Monday, July 5, 2022
I am, on occasion, asked why I write plays (instead of say, movies or television shows, which I am certainly open to doing), and specifically why I write about the things I do: ghosts and monsters and robots and deities, outcasts and rejects and dreamers and losers, aging heavy metal fans and foul-mouthed parrots and people who fall in love with each other while playing Dungeons and Dragons.
My answers, as if somehow channeled directly from the sweet, damaged dreamers that so often end up with featured roles in my stories, are as lofty and noble as they are foolish and over0reaching and ultimately unachievable.

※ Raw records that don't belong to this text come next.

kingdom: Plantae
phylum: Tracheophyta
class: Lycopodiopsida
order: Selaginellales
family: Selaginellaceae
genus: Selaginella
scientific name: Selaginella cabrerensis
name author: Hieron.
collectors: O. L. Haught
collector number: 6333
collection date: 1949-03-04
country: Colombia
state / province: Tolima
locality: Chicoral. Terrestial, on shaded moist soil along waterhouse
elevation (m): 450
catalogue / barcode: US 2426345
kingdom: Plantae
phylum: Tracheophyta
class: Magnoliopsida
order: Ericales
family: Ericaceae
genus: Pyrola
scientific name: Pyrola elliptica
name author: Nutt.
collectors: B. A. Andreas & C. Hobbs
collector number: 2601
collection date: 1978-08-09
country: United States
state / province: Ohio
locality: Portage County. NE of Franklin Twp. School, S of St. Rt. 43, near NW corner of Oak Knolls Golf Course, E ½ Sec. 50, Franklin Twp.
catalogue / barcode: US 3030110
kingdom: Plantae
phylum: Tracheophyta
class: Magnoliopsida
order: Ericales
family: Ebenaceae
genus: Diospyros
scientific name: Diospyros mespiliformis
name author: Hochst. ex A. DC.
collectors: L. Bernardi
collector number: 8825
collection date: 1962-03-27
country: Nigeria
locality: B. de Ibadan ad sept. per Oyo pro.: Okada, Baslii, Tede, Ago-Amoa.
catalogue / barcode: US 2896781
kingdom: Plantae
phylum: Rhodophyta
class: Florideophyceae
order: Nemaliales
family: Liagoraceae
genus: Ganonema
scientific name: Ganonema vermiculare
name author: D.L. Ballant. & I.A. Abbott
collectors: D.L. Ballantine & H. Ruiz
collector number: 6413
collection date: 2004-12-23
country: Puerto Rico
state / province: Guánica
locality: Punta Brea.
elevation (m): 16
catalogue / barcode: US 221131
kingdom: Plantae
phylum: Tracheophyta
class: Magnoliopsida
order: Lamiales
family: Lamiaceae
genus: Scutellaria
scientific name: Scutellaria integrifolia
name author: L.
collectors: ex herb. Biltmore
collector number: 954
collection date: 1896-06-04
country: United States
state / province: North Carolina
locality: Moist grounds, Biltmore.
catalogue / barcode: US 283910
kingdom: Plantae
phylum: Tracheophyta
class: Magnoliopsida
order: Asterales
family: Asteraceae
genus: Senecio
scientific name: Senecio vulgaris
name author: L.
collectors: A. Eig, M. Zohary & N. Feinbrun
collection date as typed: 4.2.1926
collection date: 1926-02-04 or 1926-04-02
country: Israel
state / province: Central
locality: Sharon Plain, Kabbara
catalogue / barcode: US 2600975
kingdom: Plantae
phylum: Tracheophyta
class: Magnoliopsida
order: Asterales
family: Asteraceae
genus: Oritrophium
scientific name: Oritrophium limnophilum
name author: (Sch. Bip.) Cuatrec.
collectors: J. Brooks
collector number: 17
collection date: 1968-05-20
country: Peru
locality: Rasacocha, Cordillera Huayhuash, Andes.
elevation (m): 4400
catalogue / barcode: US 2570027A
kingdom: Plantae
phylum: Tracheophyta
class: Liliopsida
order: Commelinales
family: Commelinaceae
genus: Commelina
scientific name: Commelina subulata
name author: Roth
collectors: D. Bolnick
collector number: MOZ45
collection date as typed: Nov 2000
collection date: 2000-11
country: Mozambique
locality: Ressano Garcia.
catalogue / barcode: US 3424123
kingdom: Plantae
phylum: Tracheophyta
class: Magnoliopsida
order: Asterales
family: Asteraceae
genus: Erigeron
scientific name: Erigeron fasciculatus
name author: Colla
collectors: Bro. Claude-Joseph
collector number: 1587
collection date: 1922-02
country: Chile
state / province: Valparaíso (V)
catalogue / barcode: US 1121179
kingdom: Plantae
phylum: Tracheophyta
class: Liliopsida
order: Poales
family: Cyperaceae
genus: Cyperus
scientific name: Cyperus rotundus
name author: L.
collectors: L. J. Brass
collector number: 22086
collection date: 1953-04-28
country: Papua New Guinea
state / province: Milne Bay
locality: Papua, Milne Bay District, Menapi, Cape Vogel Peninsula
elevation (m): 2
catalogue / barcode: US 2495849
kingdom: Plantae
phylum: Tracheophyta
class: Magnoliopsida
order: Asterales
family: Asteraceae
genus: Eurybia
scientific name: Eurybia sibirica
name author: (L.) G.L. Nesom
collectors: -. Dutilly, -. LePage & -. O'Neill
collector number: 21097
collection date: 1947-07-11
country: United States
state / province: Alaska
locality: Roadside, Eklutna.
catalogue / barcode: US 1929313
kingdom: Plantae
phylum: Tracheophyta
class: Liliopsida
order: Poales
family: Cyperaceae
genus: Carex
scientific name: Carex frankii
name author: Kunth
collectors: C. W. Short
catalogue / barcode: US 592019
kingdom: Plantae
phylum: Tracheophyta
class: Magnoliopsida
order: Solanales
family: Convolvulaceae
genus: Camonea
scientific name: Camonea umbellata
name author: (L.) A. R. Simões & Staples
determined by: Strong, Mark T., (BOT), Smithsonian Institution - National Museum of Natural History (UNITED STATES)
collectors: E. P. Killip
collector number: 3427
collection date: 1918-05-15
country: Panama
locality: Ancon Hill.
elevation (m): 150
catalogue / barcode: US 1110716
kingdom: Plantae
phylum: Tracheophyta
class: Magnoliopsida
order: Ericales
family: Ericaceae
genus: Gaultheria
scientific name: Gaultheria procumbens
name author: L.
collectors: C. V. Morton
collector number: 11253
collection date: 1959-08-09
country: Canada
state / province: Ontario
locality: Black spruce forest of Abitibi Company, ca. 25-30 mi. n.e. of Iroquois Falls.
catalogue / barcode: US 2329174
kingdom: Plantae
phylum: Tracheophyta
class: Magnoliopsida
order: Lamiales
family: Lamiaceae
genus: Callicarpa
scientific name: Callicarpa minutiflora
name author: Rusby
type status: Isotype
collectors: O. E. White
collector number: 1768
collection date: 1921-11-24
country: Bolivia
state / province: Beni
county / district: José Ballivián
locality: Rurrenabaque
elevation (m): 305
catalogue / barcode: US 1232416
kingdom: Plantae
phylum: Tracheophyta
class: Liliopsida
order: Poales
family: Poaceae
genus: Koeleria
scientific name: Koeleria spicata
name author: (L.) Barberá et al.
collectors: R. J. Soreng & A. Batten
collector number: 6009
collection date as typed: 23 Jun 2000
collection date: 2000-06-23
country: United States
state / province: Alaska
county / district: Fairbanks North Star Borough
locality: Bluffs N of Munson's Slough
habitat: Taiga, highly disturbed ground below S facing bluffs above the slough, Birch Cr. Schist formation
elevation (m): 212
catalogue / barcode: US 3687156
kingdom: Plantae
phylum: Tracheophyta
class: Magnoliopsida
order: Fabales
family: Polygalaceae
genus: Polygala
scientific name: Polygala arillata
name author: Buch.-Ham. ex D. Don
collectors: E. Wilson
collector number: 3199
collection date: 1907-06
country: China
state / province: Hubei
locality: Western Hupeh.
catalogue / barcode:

I write plays, — stories created specifically for live theatrical presentation — because theater is intimate and dangerous, because it’s one of those wildly beautiful artforms where you are in a room breathing the same air as the people who are making the art for you (a much scarier commitment these days than perhaps in the past). I write plays because I believe they have a unique power to calm people and soothe people and delight people and scare people. I want to rattle people so hard, or make them laugh so deeply, that they need a chiropractor in the morning. I also want to pass them a couple of ibuprofen and a diagram of stretches they might want to try before going to sleep that night. Basically, I want them to leave the theater a slightly but detectably different person than when they entered and took their seat.
Plays can do that, in a way I genuinely respect and enjoy.
As for why I write plays about the curiously offbeat characters I do, my answer is simple. I love them.
If there is a better reason to write about anything, or to write at all, I’d like to know.